Configure GPU support

Contrast supports running GPU workloads inside the confidential computing environment.

Applicability

This step is optional and only necessary if your application includes a GPU workload (for example an AI model) that should run confidentially.

warning

Currently, confidential GPU workloads are supported only on bare-metal systems with AMD SEV-SNP. They're not supported on bare-metal systems using Intel TDX.

GPUs without Confidential Computing support can't be used with Contrast.

See the section on Supported GPU hardware for more information.

Prerequisites

  1. Set up cluster
  2. Configure for GPU usage
  3. Install CLI
  4. Deploy the Contrast runtime
  5. Add Coordinator to resources
  6. Prepare deployment files

How-to

If the cluster is configured for GPU usage, pods can use GPUs by adding an extended resource limit to the pod definition.

apiVersion: v1
kind: Pod
metadata:
name: gpu-demo
spec:
runtimeClassName: contrast-cc
containers:
- name: gpu-demo
image: ghcr.io/edgelesssys/tensorflow@sha256:73fe35b67dad5fa5ab0824ed7efeb586820317566a705dff76142f8949ffcaff
resources:
limits:
nvidia.com/pgpu: "1"

Contrast automatically detects if a pod requires a GPU and assigns the appropriate GPU-enabled runtime class (for example, contrast-cc-metal-qemu-snp-gpu) during the contrast generate step. For more details on manual runtime class selection, see the multi-runtime class documentation.

If you deployed the NVIDIA GPU operator as described above, the resource name is nvidia.com/pgpu.
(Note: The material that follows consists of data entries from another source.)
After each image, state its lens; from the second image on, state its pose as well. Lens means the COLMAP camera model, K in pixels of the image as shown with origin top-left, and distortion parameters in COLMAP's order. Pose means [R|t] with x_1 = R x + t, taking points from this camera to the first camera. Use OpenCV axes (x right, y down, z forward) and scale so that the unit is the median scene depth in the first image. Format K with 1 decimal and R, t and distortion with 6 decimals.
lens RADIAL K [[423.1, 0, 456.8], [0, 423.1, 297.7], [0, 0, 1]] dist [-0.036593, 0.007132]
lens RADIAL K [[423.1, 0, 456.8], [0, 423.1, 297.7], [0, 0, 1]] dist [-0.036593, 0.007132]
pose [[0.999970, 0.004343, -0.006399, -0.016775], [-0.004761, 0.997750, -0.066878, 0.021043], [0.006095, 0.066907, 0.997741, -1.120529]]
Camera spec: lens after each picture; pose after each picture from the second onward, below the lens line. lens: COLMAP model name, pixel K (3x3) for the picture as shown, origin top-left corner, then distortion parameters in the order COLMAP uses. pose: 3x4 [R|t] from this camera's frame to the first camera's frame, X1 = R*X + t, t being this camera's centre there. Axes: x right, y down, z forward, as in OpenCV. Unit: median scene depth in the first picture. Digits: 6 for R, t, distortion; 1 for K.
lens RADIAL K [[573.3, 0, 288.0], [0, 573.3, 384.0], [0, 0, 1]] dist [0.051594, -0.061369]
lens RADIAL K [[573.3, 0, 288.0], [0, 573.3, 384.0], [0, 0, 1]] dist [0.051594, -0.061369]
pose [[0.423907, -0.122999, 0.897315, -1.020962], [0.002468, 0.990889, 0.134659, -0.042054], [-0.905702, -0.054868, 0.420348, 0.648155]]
Otherwise, you need to consult your CDI definitions (in /var/run/cdi or /etc/cdi) to find the appropriate device class.

Finally, the environment variable NVIDIA_VISIBLE_DEVICES can be set to all to grant other containers access to the GPUs directly assigned to other containers in the pod. This can be useful for configuring a GPU in an init container, for example.

note

A pod configured to use GPU support may take a few minutes to come up, as the VM creation and boot procedure needs to do more work compared to a non-GPU pod.